[Action item] Please filter the entries for the word "Рыба" and copy every line that has it.
• • • • •
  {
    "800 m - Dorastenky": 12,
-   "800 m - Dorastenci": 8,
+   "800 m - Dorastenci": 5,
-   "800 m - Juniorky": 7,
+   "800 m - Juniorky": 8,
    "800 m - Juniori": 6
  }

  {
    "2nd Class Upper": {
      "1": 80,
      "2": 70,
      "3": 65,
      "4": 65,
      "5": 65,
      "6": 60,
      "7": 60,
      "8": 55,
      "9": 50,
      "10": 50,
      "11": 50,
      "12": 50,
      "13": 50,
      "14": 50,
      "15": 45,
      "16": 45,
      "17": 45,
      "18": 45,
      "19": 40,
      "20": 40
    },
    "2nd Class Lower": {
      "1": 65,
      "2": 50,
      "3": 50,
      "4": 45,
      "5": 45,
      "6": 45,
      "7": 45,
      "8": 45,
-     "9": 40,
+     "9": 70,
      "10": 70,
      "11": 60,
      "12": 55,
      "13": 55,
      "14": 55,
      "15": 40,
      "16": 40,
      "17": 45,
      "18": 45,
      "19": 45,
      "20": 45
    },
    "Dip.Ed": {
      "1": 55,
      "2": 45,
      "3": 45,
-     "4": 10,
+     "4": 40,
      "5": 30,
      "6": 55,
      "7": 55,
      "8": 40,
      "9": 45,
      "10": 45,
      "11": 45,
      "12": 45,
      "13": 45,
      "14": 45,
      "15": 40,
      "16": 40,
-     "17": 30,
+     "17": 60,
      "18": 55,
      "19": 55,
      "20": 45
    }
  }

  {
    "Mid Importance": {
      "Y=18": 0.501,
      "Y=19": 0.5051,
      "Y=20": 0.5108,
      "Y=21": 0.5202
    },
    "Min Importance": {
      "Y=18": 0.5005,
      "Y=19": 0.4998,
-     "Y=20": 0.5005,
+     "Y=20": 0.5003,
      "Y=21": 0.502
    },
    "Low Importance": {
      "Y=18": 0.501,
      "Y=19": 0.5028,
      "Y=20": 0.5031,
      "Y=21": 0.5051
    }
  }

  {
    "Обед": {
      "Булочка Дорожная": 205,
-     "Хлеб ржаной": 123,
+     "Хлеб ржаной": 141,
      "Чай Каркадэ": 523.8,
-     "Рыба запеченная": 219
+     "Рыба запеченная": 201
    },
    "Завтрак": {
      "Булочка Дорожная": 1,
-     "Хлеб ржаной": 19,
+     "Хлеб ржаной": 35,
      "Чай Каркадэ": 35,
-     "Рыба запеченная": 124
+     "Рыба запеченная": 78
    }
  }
• • • • •
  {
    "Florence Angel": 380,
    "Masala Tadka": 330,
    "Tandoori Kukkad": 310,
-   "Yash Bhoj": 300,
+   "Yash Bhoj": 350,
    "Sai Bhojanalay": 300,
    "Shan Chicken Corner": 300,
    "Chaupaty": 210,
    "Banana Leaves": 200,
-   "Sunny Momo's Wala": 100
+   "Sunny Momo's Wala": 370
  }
• • • • •
[Answer for the task]
-     "Рыба запеченная": 219
+     "Рыба запеченная": 201
-     "Рыба запеченная": 124
+     "Рыба запеченная": 78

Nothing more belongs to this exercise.